I realize that Neal Obermeyer has great latitude with editorial content, but I think his June 26 installment was a cheap shot.

The SDPD has had its problems with rogue officers over the years, but I have to take issue with Obermeyer’s portrayal of chief Lansdowne in his cartoon. Has there been any evidence of him “looking the other way”? If so, let’s see it in the Reader!

  • Les Merrill
  • Ramona

Going Bad

This is a tip to people who find it difficult to read the Reader, and think maybe they’re getting old and their eyesight is going bad. Well, it isn’t that. The Reader’s gone to smaller print.

Sponsored
Sponsored

I just came across a letter to the editor from January 2009, which I had saved. I looked at it and thought, Gee, that looks like a lot bigger print than what’s in the Reader now. And it sure in the heck is! There was a column 5-1/8” long, and there were 32 lines of print in January, 2009. Well, guess what? The latest Reader today, I measured the same column length from another letter to the editor — in a June 2014 Reader — and in 5-1/8” they have 35 lines of print squeezed in, whereas the older Reader had 32 lines of print in the same space.

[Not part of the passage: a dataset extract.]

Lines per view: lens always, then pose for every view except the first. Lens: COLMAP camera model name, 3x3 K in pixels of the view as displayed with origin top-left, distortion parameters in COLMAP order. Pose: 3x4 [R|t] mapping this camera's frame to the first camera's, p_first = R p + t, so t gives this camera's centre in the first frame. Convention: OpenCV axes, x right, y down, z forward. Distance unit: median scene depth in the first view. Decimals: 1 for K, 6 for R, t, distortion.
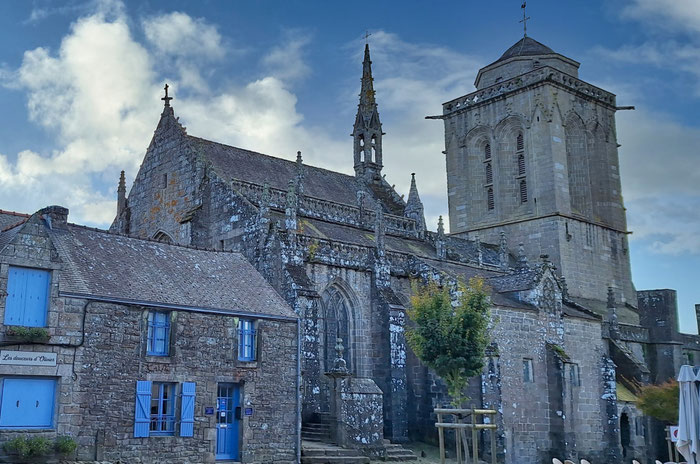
lens RADIAL K [[751.4, 0, 350.0], [0, 751.4, 232.0], [0, 0, 1]] dist [0.000586, -0.004077]
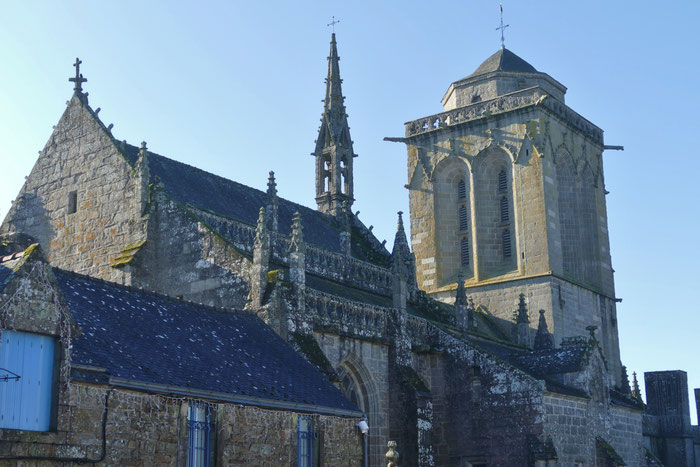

So, yes it’s getting harder to read.

The same thing in your classifieds. You don’t have many classified ads anymore, but they’re almost impossible to read. And that page in the back where you have those pictures of stupid-ass dogs and cats that some asshole wants you to take for 200-plus dollars to “adopt them.” There are some notices with upcoming events in there, and it’s such tiny print you can hardly read it.

If anybody has saved an older Reader from five or ten years ago for some reason or other, compare it to one from today and see how small the print is now.

That’s the same reason I don’t bother to take the Union-Tribune anymore, because they’ve gone to little bitty pages and little tiny fine print. The want ads are almost impossible to read because the print is so small.

Even the funny pages, for Pete’s sake. They’re not even funny and you can’t read the things. Some of the Reader’s comics are just as bad.

So, anyway, if any of you think you’re getting old and your eyes are going bad, it’s not that. It’s the Reader that’s going bad.